Я поворачиваюсь к бару.
— Саша, тащи ещё двести, — говорю я и, снова повернувшись к Печёнкину, добавляю. — Аста ла виста, бэби. Никогда не пытайтесь поиметь казино, потому что оно поимеет вас.
Ухожу красиво, как ёжик в туман, оставляя раздосадованного, разгорячённого, находящегося в секунде от запуска ядерного потенциала, Печёнкина. Несу в руке сумку с наганом, готовым в любой момент плюнуть раскалённым свинцом в это свиное рыло. Откуда мысли-то такие, мама дорогая…
— А ты палку не перегнул? — с тревогой спрашивает Куренков, когда я в общих чертах пересказываю ему разговор с Печёнкиным.
— Может быть, совсем чуть-чуть, — пожимаю я плечами. — Но это неплохо. Закрутится сейчас, а может и одумается.
— Теперь видишь, что зря козла в огород запустил? Хотел меня уравновесить? Сознавайся, комбинатор.
— Я хотел, в первую очередь посадить его на крючок.
— Посадил?
— Пока не полностью. Наживка уже во рту, но он хитрожопый, может ещё сплюнуть. А про уравновешивание вы зря, разве он может для вас угрозу представлять? Так, смех один, детский лепет. По Самойлову, кстати, нет никакой инфы для меня?

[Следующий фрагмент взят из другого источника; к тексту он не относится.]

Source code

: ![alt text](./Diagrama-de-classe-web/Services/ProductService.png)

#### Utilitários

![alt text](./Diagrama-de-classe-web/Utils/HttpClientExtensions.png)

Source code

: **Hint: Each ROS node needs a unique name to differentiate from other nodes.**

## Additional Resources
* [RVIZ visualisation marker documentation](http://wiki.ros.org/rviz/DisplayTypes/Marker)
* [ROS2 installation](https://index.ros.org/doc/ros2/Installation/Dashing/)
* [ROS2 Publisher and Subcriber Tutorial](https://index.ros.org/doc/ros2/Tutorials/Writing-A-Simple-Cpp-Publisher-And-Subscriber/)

— Нет пока. Попросил одного товарища выйти с ним на контакт, но пока тишина.
Мы сидим в «Льдинке» на Советском и пьём кофе под «Бони М» и другие остро актуальные хиты мировой эстрады.
— Ладно, — вздыхаю я. — Прорвёмся.
— Ты как, вообще, чувствуешь себя?
— Хреновенько. Надо лежать, а я вот ношусь, как сумасшедший по городу.
Роман кивает, типа всё понимает, но помочь не может.
— Ты с Новицкой не поговорил ещё?
— Поговорил, но ответа пока нет. Ещё поговорю, не беспокойтесь, всё что можно сделаю. Валя-то сама как настроена, по-боевому?